Preventing adversity and promoting resilience among exposed youth should be a public health priority…

Exposure to trauma affects emotional regulation, impulsivity, and ability to form intimate ties, according to Williams. Earlier studies have linked ACEs to risky sexual behavior, adolescent childbearing, and unintended pregnancy. This new study provides evidence on the relationship among ACEs, early and nonmarital childbearing, and health problems in later life.

Williams suggests that programs targeting teenagers with messages about preventing early pregnancy may be “too little, too late.”

“Interventions that promote the so-called ‘success sequence’ of completing high school, securing employment, and waiting until age 21 to marry and have
children may be ineffective at reducing poverty and improving the well-being of women and children, if, as our results suggest, ACEs are fundamental precursors to nonmarital and early fertility,” the researchers write.

In Williams’ view, reducing children’s exposure to stress and adversity may be
more effective in improving maternal and child health and well-being.

Resilience to ACEs

Adversity is only one part of the equation. Children may also have their own characteristics and experiences that protect them and help them develop resilience despite exposure to ACEs. Resilience is positive adaptation within the context of significant adversity. In the face of adversity, neither resilience nor disease is a certain outcome.

Resilience is the result of a dynamic set of interactions between a person’s adverse experiences and his or her protective factors. This interaction is what determines the developmental path towards health and well–being or towards illness and dysfunction. No child is magically resilient or invulnerable to ACEs, just as no individual child is automatically doomed in the face of ACEs. These protective factors can include a person’s own biological and developmental characteristics. But protective factors can also include characteristics of the family, community, and systems that mitigate the negative impacts of ACEs. Protective factors help explain how some people who have sustained a great deal of adversity as children have fared relatively well in adulthood.

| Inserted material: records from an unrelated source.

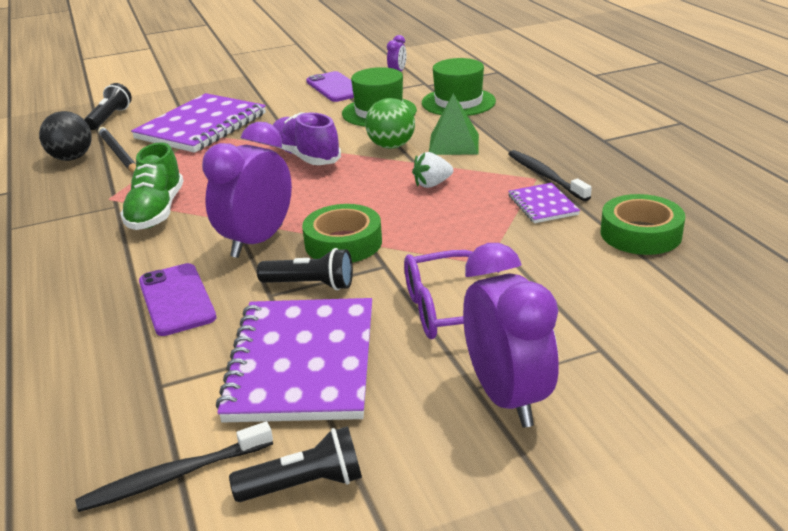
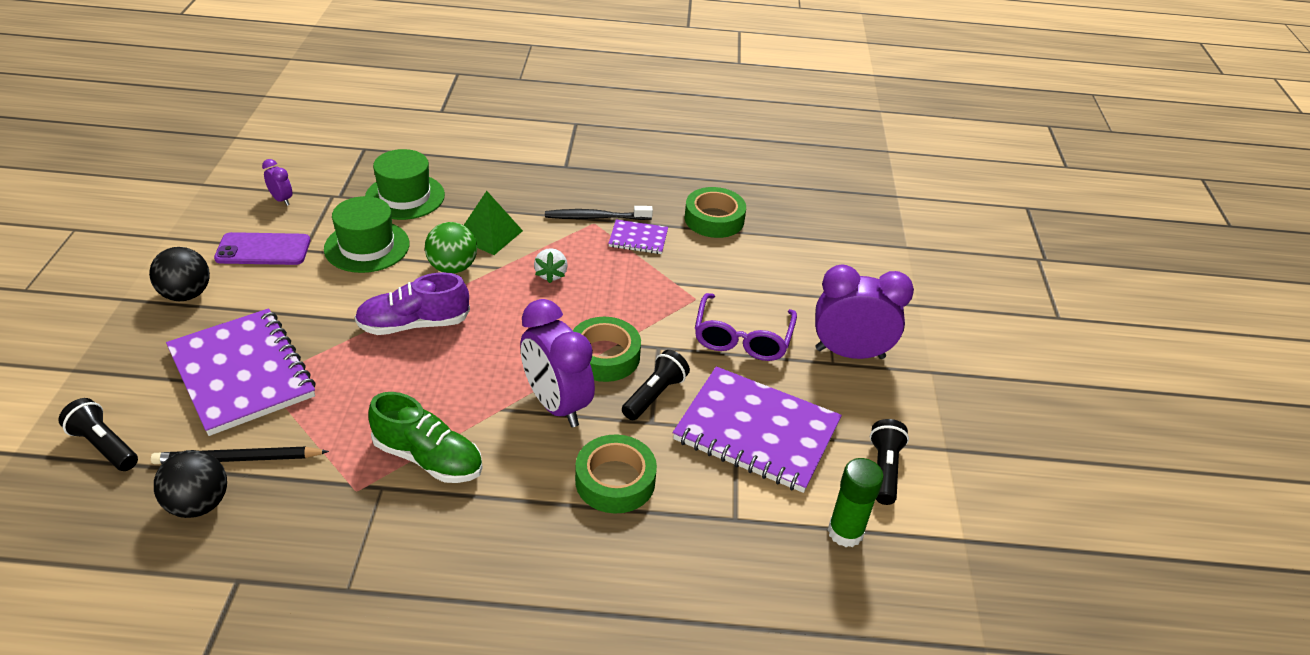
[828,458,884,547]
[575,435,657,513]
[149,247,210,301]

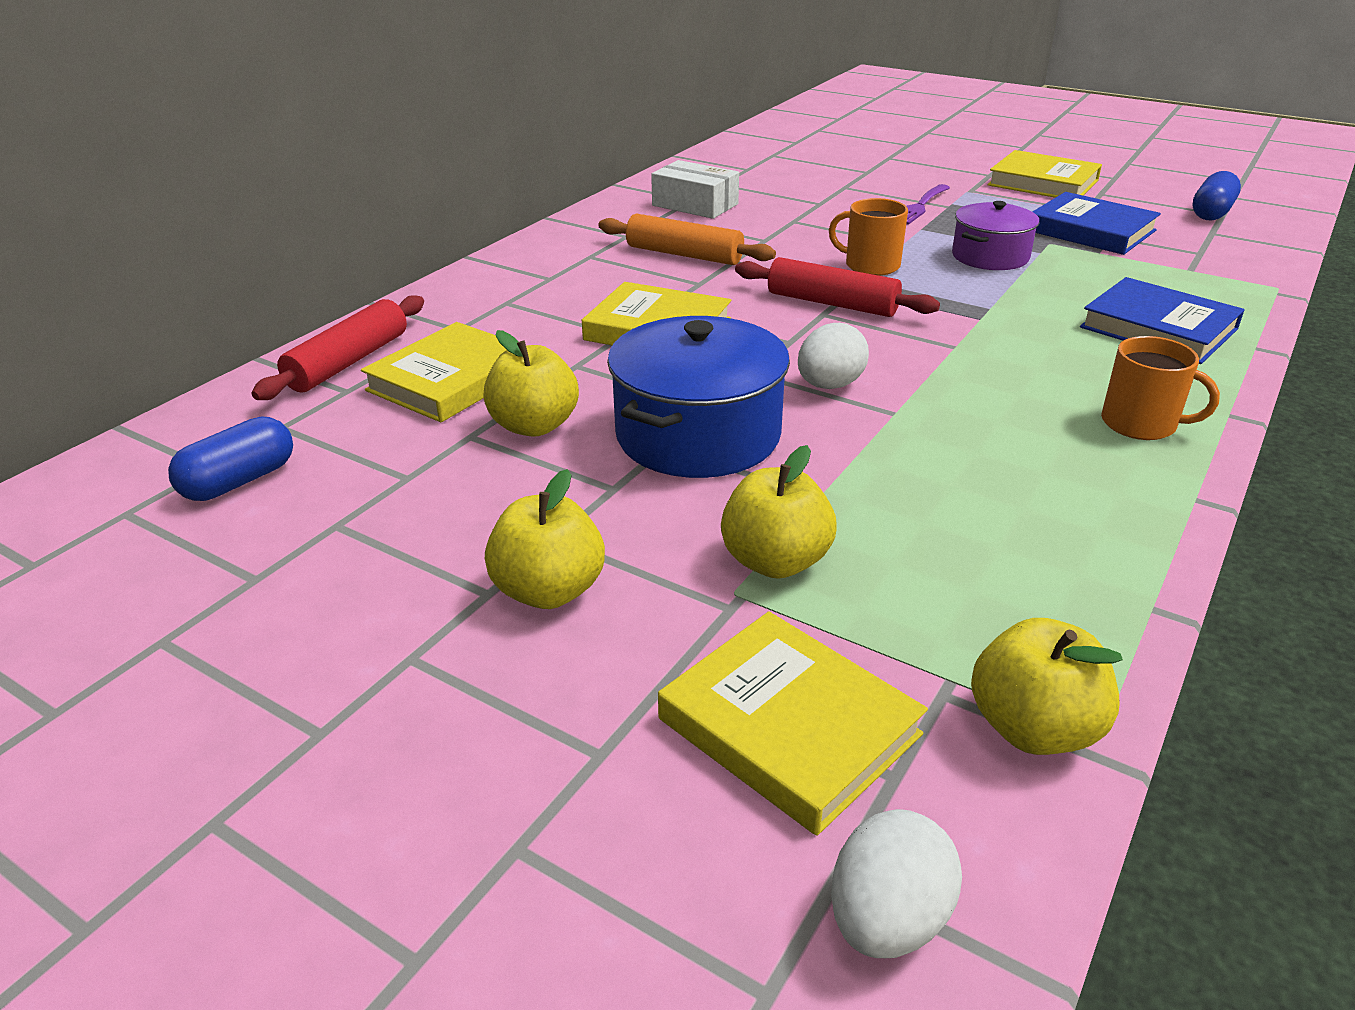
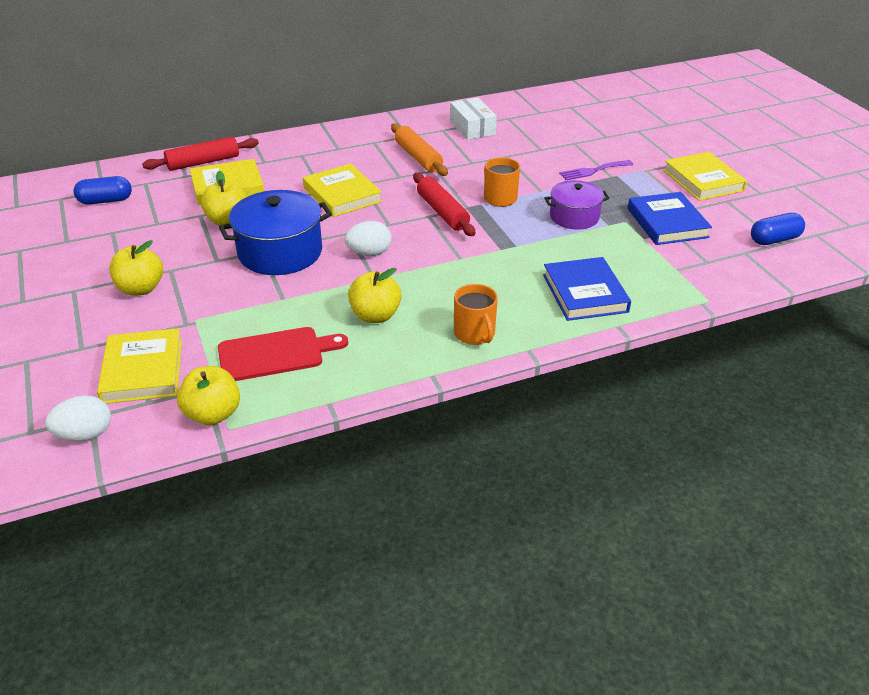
[348,268,402,323]
[218,327,348,381]

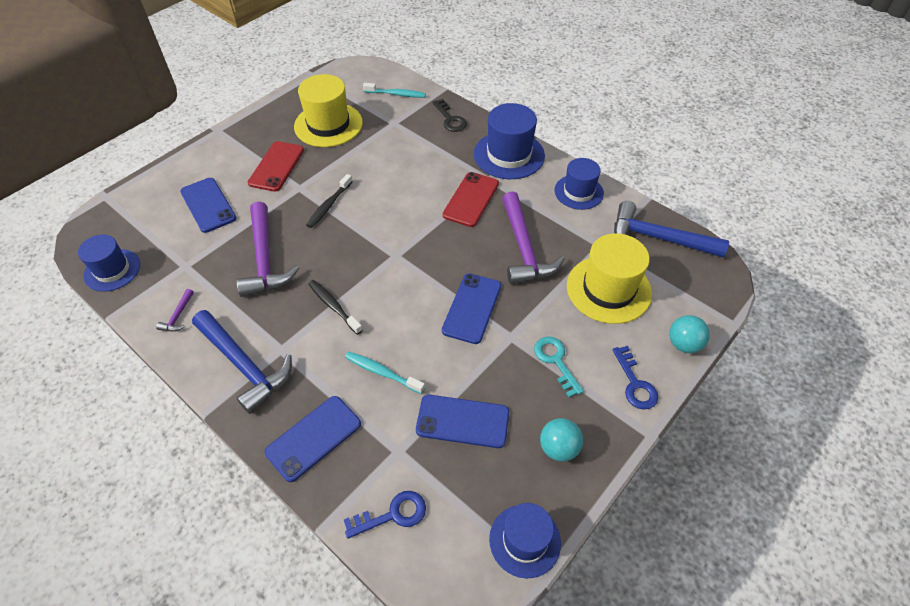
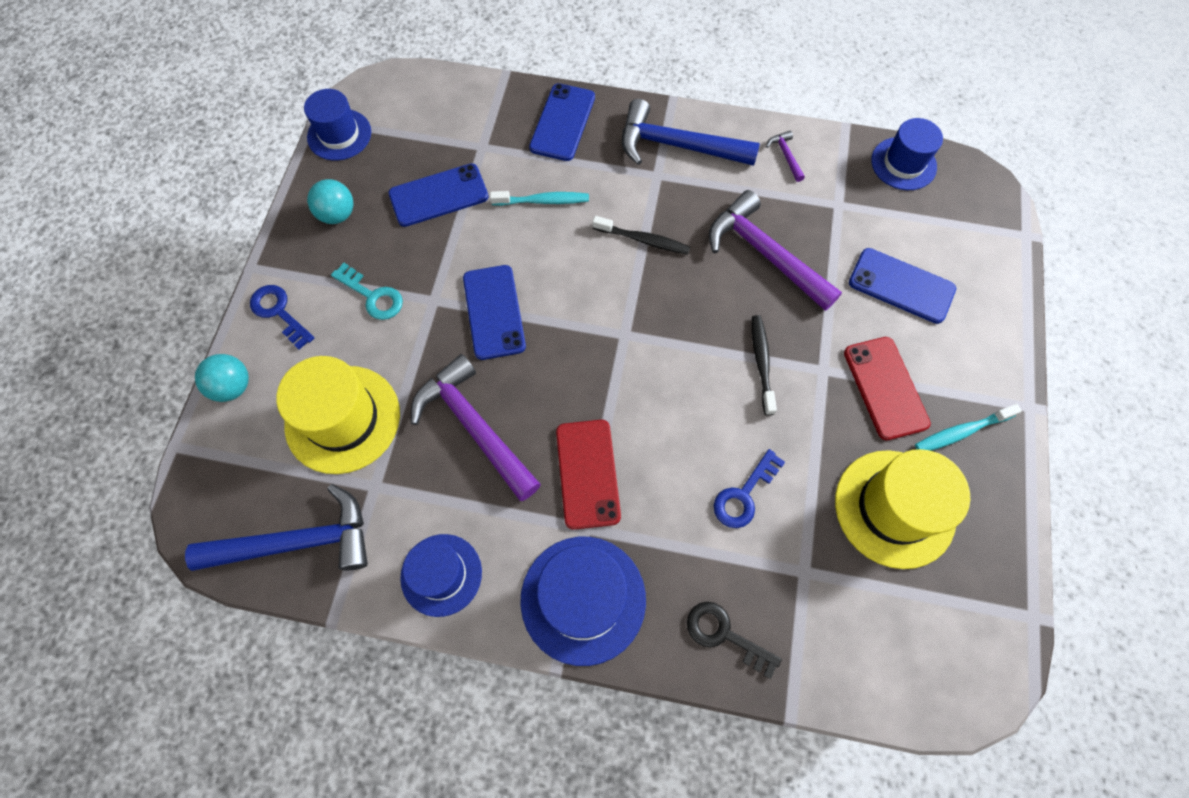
[714,449,785,528]
[915,404,1022,451]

The presence of protective factors, particularly safe, stable, and nurturing relationships, can often mitigate the consequences of ACEs. Individuals, families, and communities can all influence the development of many protective factors throughout a child’s life that can impact his or her development.

How does resilience develop? There are multiple pathways to resilience. Resilience researchers continue to refine understanding about the ingredients and processes involved in supporting resilience. However, there is agreement about a variety of important individual, family and community conditions that support resilience.

  • Close relationships with competent caregivers or other caring adults
  • Parent resilience
  • Caregiver knowledge and application of positive parenting skills
  • Identifying and cultivating a sense of purpose (faith, culture, identity)
  • Individual developmental competencies (problem solving skills, self–regulation, agency)
  • Children’s social and emotional health
  • Social connections
  • Socioeconomic advantages and concrete support for parents and families
  • Communities and social systems that support health and development, and nurture human capital

Protective factors help a child feel safe more quickly after experiencing the toxic stress of ACEs and help to neutralize the physical changes that naturally occur during and after trauma. If the child’s protective networks are in good working order, development is strong even in the face of severe adversity.
If these major systems are impaired, either before or after the ACE, then the risk for developmental problems is much greater. This is particularly true if the environmental hazards are prolonged. In sum, even the negative consequences of toxic stress from ACEs can be buffered with the support of caring, competent adults and appropriate intervention and support.